◆ **WHAT THIS EXERCISE ASKS**
1: Answer these questions from the passage on data preservation, one line each, marked (a), (b), (c):
(a) From what year is Canadian census data for enumeration areas available?
(b) Which two issues does the ESRC green paper correctly identify?
(c) What is the title of Paul Kaihla's article, and in what magazine did it appear?
2: In the passage on data preservation, recast the paragraph beginning "Aggregate Canadian demographic data" as a short list that keeps its main facts.
3: Pick up the passage on data preservation after its final sentence and continue it.

◆ **ARTICLE**
- - - - - - -

Aggregate Canadian demographic data from the Census of population describing very small geographic areas (enumeration areas) is now available from 1961 on. With the release of small-area data from each successive census, the use of data from previous censuses burgeons, as the time-span for comparative research capability increases. Without this long-term capacity for analysis of small area data, research for example on the migration of elderly populations out of the cities and into rural areas with the attendant impact on social support services in those areas, would not have been possible.
Of course, if older data files are no longer available, or useable, then trend analysis, or the analysis of change over time becomes impossible.
I.2.4 The ESRC green paper [ibid.] also correctly identifies the issues of replicability and verification of research findings.
One of the cornerstones of academic research, as well as of government credibility, is the ethical probity of researchers. However, data fraud occurs, as has been documented in the academic sector.
With appropriate archival requirements and provisions for data preservation, it becomes much more difficult to perpetrate fraudulent research, and articles such as that by Paul Kaihla entitled 'Academe on trial' (Maclean's magazine 107(51):42-46, December 19, 1994) need never be written. Such negative exposure damages the academic sector and its ability to provide meaningful input to social and policy debates.

- - - - - - -

◆ **GIVEN RECORDS**
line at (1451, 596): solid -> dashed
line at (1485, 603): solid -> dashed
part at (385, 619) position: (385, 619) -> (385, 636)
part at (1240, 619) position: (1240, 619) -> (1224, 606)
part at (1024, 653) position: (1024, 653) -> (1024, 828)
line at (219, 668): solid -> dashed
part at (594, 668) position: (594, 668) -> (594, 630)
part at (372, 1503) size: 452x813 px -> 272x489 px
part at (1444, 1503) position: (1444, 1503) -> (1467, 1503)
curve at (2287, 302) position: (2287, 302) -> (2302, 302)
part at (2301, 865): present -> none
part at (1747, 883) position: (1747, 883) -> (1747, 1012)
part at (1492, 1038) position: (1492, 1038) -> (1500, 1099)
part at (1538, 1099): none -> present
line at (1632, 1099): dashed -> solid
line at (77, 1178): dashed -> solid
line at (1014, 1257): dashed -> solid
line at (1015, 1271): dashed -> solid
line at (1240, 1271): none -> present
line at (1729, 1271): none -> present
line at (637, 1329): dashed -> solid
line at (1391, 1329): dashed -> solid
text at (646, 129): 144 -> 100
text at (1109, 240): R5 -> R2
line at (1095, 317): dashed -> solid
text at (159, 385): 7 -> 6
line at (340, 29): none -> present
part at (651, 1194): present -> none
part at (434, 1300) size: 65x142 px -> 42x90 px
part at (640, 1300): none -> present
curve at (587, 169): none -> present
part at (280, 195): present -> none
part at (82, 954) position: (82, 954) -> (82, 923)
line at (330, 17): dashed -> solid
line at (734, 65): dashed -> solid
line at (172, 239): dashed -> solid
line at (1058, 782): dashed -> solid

- - - - - - -

◆ **EXERCISE RESPONSES**
1:
(a) 1961.
(b) Replicability and verification of research findings.
(c) 'Academe on trial', in Maclean's magazine.

2:
- Aggregate Canadian census data for very small areas (enumeration areas) is available from 1961 on.
- Each new census release increases the use of data from earlier censuses, because the time span for comparative research grows.
- This long-term capacity made possible research such as studies of elderly people moving from cities to rural areas and the effect on social support services there.

3:
The ability to access original research data, so as to replicate previous analyses and verify the research conclusions enhances the credibility of both data producers and of researchers. Further, Karl W. Deutsch argues that "The tests for mutual consistency [ie. replication analysis] do not preclude new discoveries. On the contrary, they make new discoveries eventually more likely." (Deutsch, Karl W. The impact of complex data bases on the social sciences. In: Data bases, computers, and the social sciences. Ed. By Ralph L. Bisco. New York: Wiley, 1970).
I.2.5 The final issues identified by ESRC are the use of data to provide methodological insights as well as for teaching purposes.
At those academic institutions which have established data services, in conjunction with the increased availability of older data files from Statistics Canada (through e.g. the Data Liberation Initiative), the trend in academic teaching is on increasingly on more sophisticated analytic techniques, and the development of advanced courses on analysis of complex data, such as longitudinal and panel data, geospatial analysis (GIS), etc. In the long term, this will lead to enhanced researcher capabilities, better quality research, an increased capacity for policy analysis, and a more informed population.
Further, improvements in survey methodology and sampling techniques have been fueled by the analyses made possible of data collected by a variety of methodologies and sampling frames over time.
I.3 Are modest changes to existing institutional policies and mechanisms adequate to meet current and future requirements?
A response to this question flows more naturally from the second question, this issue will be dealt later in this submission.
Part II: What gaps are there in the infrastructure?
From the CAPDU perspective, serious infrastructure gaps exist in three areas : the institutional infrastructure, the policy infrastructure, and the culture of research. Each area will be discussed in turn.
II.1 Institutional gaps
II.1.1. Data are being lost continuously in all three sectors: government, academia, and the commercial sector.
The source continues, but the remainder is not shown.